A Bell curve represents the "normal" distribution of response times in which the average and the median are the same. It rarely ever occurs in real applications
In a Bell Curve the average (mean) and median are the same. In other words observed performance would represent the majority (half or more than half) of the transactions.
In reality most applications have few very heavy outliers; a statistician would say that the curve has a long tail. A long tail does not imply many slow transactions, but few that are magnitudes slower than the norm.
This is a typical Response Time Distribution with few but heavy outliers - it has a long tail. The average here is dragged to the right by the long tail.
We recognize that the average no longer represents the bulk of the transactions but can be a lot higher than the median.
You can now argue that this is not a problem as long as the average doesn't look better than the median. I would disagree, but let's look at another real-world scenario experienced by many of our customers:
This is another typical Response Time Distribution. Here we have quite a few very fast transactions that drag the average to the left of the actual median
In this case a considerable percentage of transactions are very, very fast (10-20 percent), while the bulk of transactions are several times slower. The median would still tell us the true story, but the average all of a sudden looks a lot faster than most of our transactions actually are. This is very typical in search engines or when caches are involved - some transactions are very fast, but the bulk are normal. Another reason for this scenario are failed transactions, more specifically transactions that failed fast. Many real-world applications have a failure rate of 1-10 percent (due to user errors or validation errors). These failed transactions are often magnitudes faster than the real ones and consequently distorted an average.
Of course performance analysts are not stupid and regularly try to compensate with higher frequency charts (compensating by looking at smaller aggregates visually) and by taking in minimum and maximum observed response times. However we can often only do this if we know the application very well, those unfamiliar with the application might easily misinterpret the charts. Because of the depth and type of knowledge required for this, it's difficult to communicate your analysis to other people - think how many arguments between IT teams have been caused by this. And that's before we even begin to think about communicating with business stakeholders!

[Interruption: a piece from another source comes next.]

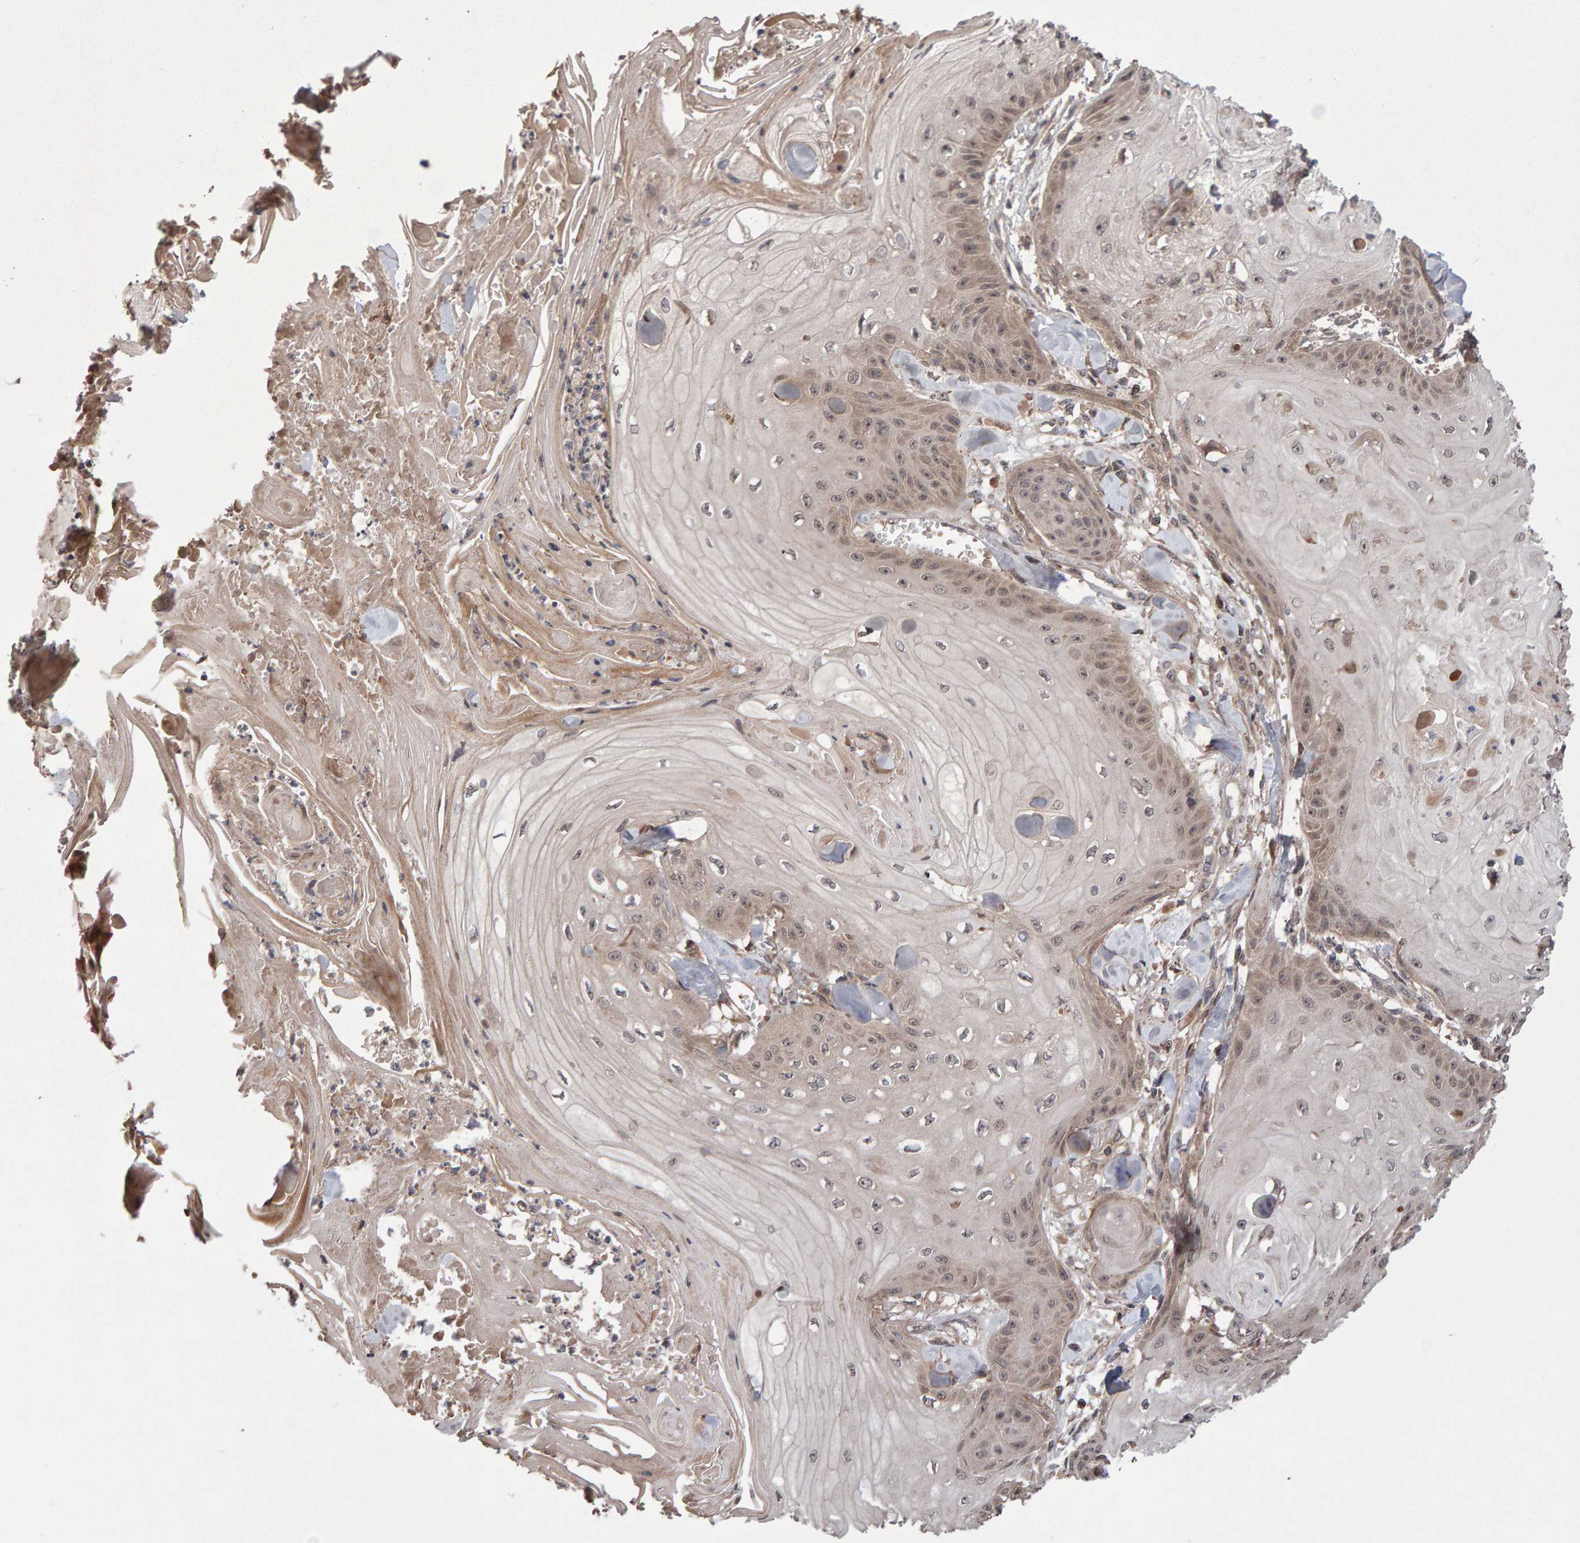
{"staining": {"intensity": "weak", "quantity": "25%-75%", "location": "cytoplasmic/membranous"}, "tissue": "skin cancer", "cell_type": "Tumor cells", "image_type": "cancer", "snomed": [{"axis": "morphology", "description": "Squamous cell carcinoma, NOS"}, {"axis": "topography", "description": "Skin"}], "caption": "Skin cancer stained with a protein marker displays weak staining in tumor cells.", "gene": "PECR", "patient": {"sex": "male", "age": 74}}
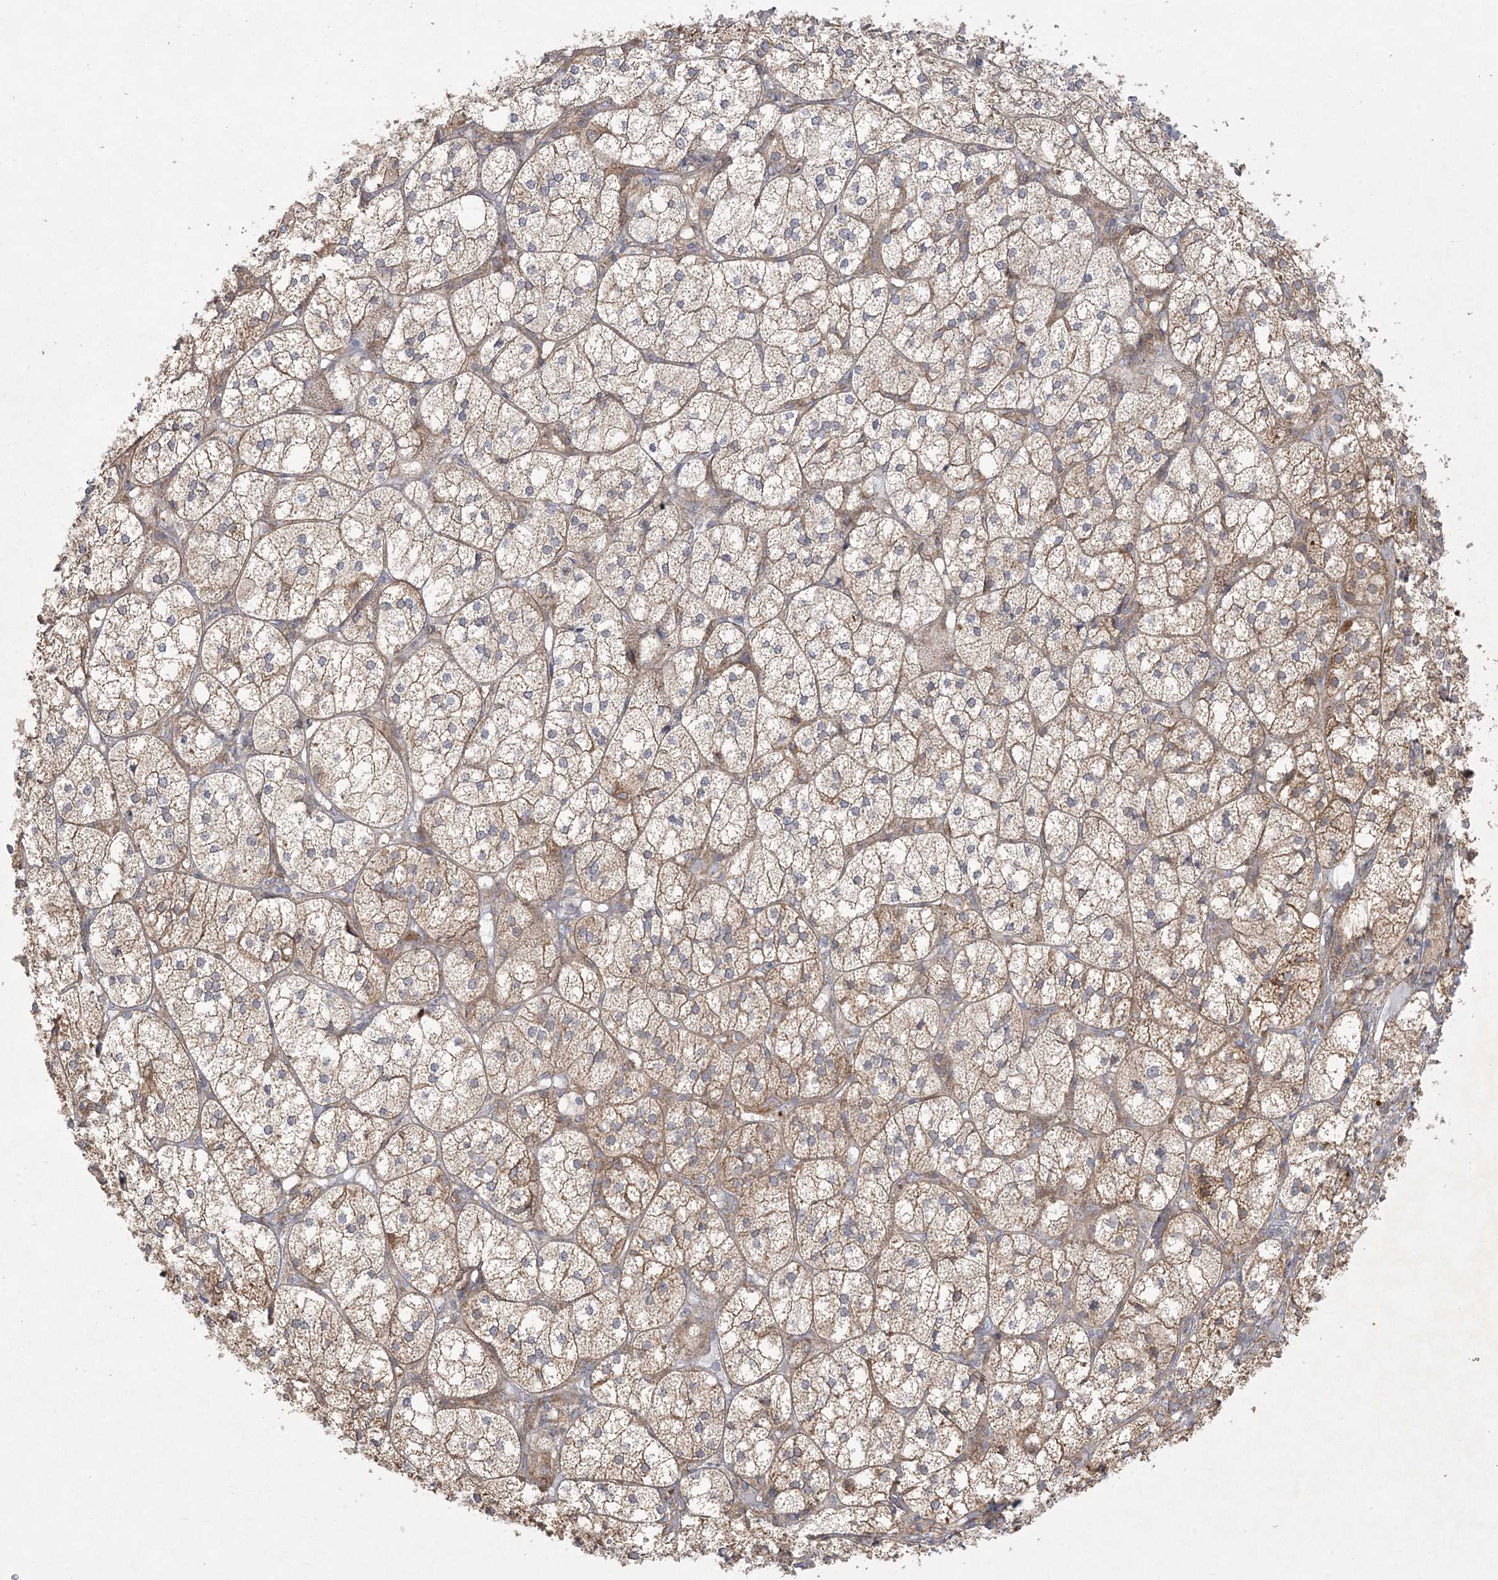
{"staining": {"intensity": "strong", "quantity": "25%-75%", "location": "cytoplasmic/membranous"}, "tissue": "adrenal gland", "cell_type": "Glandular cells", "image_type": "normal", "snomed": [{"axis": "morphology", "description": "Normal tissue, NOS"}, {"axis": "topography", "description": "Adrenal gland"}], "caption": "Immunohistochemical staining of unremarkable human adrenal gland displays 25%-75% levels of strong cytoplasmic/membranous protein staining in about 25%-75% of glandular cells. (Stains: DAB in brown, nuclei in blue, Microscopy: brightfield microscopy at high magnification).", "gene": "ZC3H6", "patient": {"sex": "female", "age": 61}}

A better metric by far are percentiles, because they allow us to understand the distribution. But before we look at percentiles, let's take a look a key feature in every production monitoring solution: Automatic Baselining and Alerting.
Automatic Baselining and Alerting
In real-world environments, performance gets attention when it is poor and has a negative impact on the business and users. But how can we identify performance issues quickly to prevent negative effects? We cannot alert on every slow transaction, since there are always some. In addition, most operations teams have to maintain a large number of applications and are not familiar with all of them, so manually setting thresholds can be inaccurate, quite painful and time-consuming.
The industry has come up with a solution called Automatic Baselining. Baselining calculates out the "normal" performance and only alerts us when an application slows down or produces more errors than usual. Most approaches rely on averages and standard deviations.
Without going into statistical details, this approach again assumes that the response times are distributed over a bell curve:
The Standard Deviation represents 33% of all transactions with the mean as the middle. 2xStandard Deviation represents 66% and thus the majority, everything outside could be considered an outlier. However most real world scenarios are not bell curved...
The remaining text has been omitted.